Слово «экзамен» всегда вызывало у Сергея зубную боль.
– Ну, тогда зачет… – на красном лице вновь мелькнула улыбка, и Сергей поневоле улыбнулся в ответ.
Всеслав Игоревич раскрыл папку и достал оттуда десяток фотографий. Сергей, сообразив, что «зачета» не избежать, сел на стул, собираясь с силами. Надо закрыть глаза, подождать несколько секунд, выровнять дыхание…
Комбриг не торопил. Наконец, когда Сергей почувствовал, что готов, Всеслав Игоревич кивнул и положил на стол первое фото.
Задание оказалось несложным. Сергей, вглядываясь в незнакомые лица, откладывал снимки налево и направо. Большая часть тех, чьи лица он рассматривал, были давно мертвы, а немногие живые находились очень далеко от Столицы.
Наконец он положил направо последнюю фотографию, произнес: «Жив. Очень далеко», – и выжидательно поглядел на Волкова. Тот покачал головой:
– Здорово, Сергей! Зачет принят. Поздравляю. Почти все правильно!..
– Почти?
Сергей невольно огорчился и даже обиделся. Ошибался он редко, особенно в таких простых случаях.
– Последний, – кивнул краснолицый.
Пустельга взял фотографию и вновь всмотрелся, на этот раз очень внимательно.

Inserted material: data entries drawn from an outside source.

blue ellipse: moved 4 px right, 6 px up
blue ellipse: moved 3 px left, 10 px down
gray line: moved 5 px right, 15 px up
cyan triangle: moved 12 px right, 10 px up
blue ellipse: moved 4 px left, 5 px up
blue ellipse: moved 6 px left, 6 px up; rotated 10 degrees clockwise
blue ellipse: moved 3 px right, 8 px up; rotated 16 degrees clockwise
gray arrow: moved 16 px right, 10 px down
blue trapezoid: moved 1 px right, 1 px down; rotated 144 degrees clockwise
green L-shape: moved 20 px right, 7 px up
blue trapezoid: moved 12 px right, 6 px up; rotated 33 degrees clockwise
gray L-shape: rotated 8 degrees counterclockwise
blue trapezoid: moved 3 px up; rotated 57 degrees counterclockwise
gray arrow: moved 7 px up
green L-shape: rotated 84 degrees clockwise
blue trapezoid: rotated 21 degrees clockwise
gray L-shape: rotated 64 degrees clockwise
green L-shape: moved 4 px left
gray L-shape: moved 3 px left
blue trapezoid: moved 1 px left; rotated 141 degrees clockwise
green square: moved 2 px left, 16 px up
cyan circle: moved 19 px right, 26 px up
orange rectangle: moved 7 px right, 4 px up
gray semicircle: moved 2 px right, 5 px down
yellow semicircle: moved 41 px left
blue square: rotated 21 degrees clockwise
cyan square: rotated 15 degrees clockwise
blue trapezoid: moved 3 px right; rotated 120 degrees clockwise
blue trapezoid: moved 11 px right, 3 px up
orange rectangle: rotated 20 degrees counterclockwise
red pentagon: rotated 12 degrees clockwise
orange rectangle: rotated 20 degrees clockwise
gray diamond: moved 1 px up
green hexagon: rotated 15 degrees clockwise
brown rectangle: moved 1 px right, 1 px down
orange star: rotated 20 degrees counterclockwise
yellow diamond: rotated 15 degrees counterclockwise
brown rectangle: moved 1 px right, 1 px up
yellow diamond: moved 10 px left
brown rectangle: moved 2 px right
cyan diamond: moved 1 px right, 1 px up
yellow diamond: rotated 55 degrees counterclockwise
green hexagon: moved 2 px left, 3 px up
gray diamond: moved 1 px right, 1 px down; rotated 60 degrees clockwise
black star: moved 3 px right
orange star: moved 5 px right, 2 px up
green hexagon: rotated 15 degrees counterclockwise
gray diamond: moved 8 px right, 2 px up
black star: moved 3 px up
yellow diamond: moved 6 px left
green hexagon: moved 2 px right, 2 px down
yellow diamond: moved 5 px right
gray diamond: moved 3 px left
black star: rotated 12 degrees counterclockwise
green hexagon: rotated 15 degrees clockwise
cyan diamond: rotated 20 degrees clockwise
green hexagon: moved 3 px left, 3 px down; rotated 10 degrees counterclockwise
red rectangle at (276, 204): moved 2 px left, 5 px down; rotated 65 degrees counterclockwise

Молодой симпатичный парень в красноармейской форме весело улыбался в объектив. На шинели темнел орден, на рукаве – широкая треугольная нашивка. Сергей еще раз попытался проверить: взгляд в глаза, затем ощущение пустоты, но следом – эхо, легкое, еле заметное…
– Он жив, Всеслав Игоревич! Только такое впечатление, что он либо болен, либо очень далеко.
– Дайте сюда!
Широкая красная ладонь на несколько секунд задержалась над снимком. Волков задумался, покачал головой:
– И все же он мертв, Сергей. То, что вы называете эхом, говорит о другом. Просто люди могут умереть по-разному.
Спорить было неразумно, но Сергей понимал, что эти фотографии – не случайный набор для импровизированного «зачета». Дело есть дело!
– Всеслав Игоревич, извините, – Сергей встал, разложив снимки живых веером по столу. – Здесь три фотографии, у которых одинаковое эхо. Эти люди находятся в одном месте или, по крайней мере, на одинаковом расстоянии от нас…
– Покажите!
Пустельга легко нашел нужные снимки: молодой девушки в нелепых железных очках и юноши, тоже очкарика.